── Provided text ──

What should you do when a snake spits in your eyes? Forget about those home remedies. A simple solution is the best solution.
There are five “spitting” snakes in southern Africa – the rinkhals (Hemachatus haemachatus), the Mozambique spitting cobra (Naja mossambica), the black spitting cobra (Naja nigricincta woodi), the western barred spitting cobra – also known as the zebra cobra (Naja nigricincta nigricincta) – and, just entering Namibia from Angola and Zambia, the black-necked spitting cobra (Naja nigricollis).
All of these snakes have the ability to “spit” their venom up to 3m through the air. They perform the act by putting pressure on the venom glands and forcing the venom through the fangs. The small exit hole in the bottom of the fangs is angled forward, as opposed to being angled downwards as in other venomous snakes.
When spitting, the snake aims at the target’s eyes and can be very accurate. There is evidence that if a snake spits at you while you are moving, it will anticipate your movement and spit ahead of you so that the venom still gets into your eyes. When spat at, you will usually get venom in your eyes, face, chest and arms, but it only does damage to the eyes. The rest of the venom can simply be washed off with water.
Venom in the eyes is extremely painful, and feels as though sand mixed with something like petrol is in your eyes.
In my new book, Snakes and Snakebite in Southern Africa, I recommend the following:
¥ Immediately flush the venom from the eyes with running water.
¥ Place the victim’s head under a running tap and keep it there for 15-20 minutes,
holding the eyes open and flushing out as much of the venom as possible.
¥ Take the victim to a doctor who can prescribe anti-inflammatory eye drops and run tests to assess the extent of the damage.
¥ If there is no access to water, then milk, beer, cold drink or even urine can be used, but water works best. There is no evidence that milk is more effective than water.
¥ In most instances, the eyes recover fully within a few days, and cases of permanent damage are quite rare.
Most doctors will use medicine such as chloramphenicol, a broad-spectrum antibiotic cream, which is inexpensive and widely used in the developing world.
When it comes to the eyes, the treatment and effect of venom is exactly the same in animals as in humans, though it is worth noting that dogs seem to suffer particularly badly when they get venom in their eyes.
The late Roger Blaylock, in the book Snakes of Zimbabwe and Botswana, mentioned that doctors sometimes used local anaesthetic eye drops on a single occasion to overcome pain. After the application of the antibiotic ointment, most victims recovered within 24-48 hours. He says that anti-venom or steroids are unnecessary, and that home remedies often make matters worse.
A recent debate was triggered in social media when it was recommended that, for venom a dog’s eyes, they should be washed in milk, followed by tea bags being placed over the eyes, as the tannin was said to neutralise the venom. It sounded like a snake-oil story to me, so I approached Dr Colin Tilbury and Prof Andrew Leisewitz for their comments. Colin is one of the most experienced snakebite doctors in Africa, while Andrew works at Onderstepoort Animal Hospital, where he regularly deals with snakes bites and venom attacks on animals.
Colin said: “Water is definitely the number one choice – free-flowing over the eyes for 20 minutes. There is no evidence that urine or tea bags have any benefit. I can tell you that urine squirted into a normal eye is painful, so I cannot imagine what it would do to an inflamed eye. Urine should only be used if nothing else is available.”

───

- Things to do
1/ According to the spitting-snake article, how far through the air can these snakes spit their venom?
2/ Transcribe the spitting-snake article from "When it comes" to "make matters worse.".
3/ Render this sentence from the spitting-snake article in Spanish: "Venom in the eyes is extremely painful, and feels as though sand mixed with something like petrol is in your eyes."
The rows placed after the spitting-snake article have no role here.

── Study material ──

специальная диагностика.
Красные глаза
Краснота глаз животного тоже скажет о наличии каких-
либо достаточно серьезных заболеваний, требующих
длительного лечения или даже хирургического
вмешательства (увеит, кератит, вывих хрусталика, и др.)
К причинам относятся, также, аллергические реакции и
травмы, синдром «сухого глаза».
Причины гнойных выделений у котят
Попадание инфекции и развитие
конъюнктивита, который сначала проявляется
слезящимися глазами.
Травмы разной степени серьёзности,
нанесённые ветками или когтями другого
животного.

───
── Study material ──

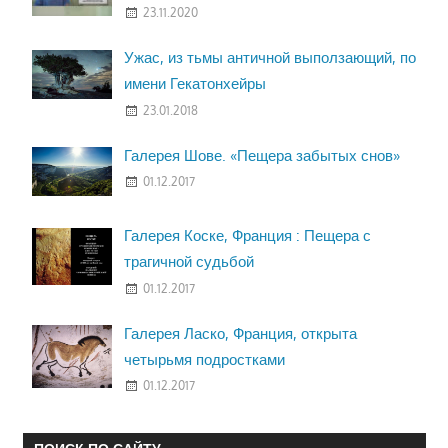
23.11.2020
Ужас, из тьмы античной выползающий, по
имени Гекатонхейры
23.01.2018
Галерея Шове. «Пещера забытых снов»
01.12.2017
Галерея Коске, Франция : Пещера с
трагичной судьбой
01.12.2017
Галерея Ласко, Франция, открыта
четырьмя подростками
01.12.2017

───
── Study material ──

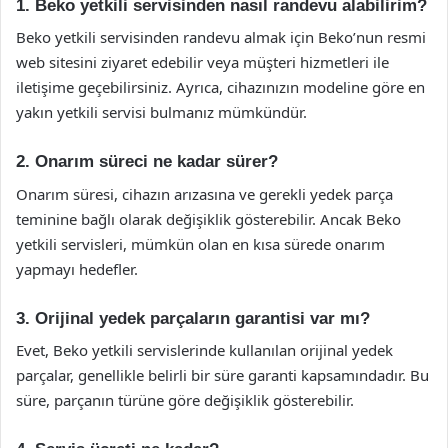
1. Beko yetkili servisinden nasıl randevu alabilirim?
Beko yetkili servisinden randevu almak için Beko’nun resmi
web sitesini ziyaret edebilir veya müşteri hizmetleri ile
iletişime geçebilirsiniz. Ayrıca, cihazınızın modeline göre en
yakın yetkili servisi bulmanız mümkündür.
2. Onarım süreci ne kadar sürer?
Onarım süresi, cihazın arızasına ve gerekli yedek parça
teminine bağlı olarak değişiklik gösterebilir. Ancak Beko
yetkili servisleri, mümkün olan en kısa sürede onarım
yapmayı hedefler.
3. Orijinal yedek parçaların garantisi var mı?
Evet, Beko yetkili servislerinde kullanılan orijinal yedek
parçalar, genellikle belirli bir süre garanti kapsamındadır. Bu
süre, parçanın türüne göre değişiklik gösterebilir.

───

- Your written answers
1/ Up to 3m.

2/
When it comes to the eyes, the treatment and effect of venom is exactly the same in animals as in humans, though it is worth noting that dogs seem to suffer particularly badly when they get venom in their eyes.
The late Roger Blaylock, in the book Snakes of Zimbabwe and Botswana, mentioned that doctors sometimes used local anaesthetic eye drops on a single occasion to overcome pain. After the application of the antibiotic ointment, most victims recovered within 24-48 hours. He says that anti-venom or steroids are unnecessary, and that home remedies often make matters worse.

3/ El veneno en los ojos es extremadamente doloroso y se siente como si se tuviera en los ojos arena mezclada con algo parecido a la gasolina.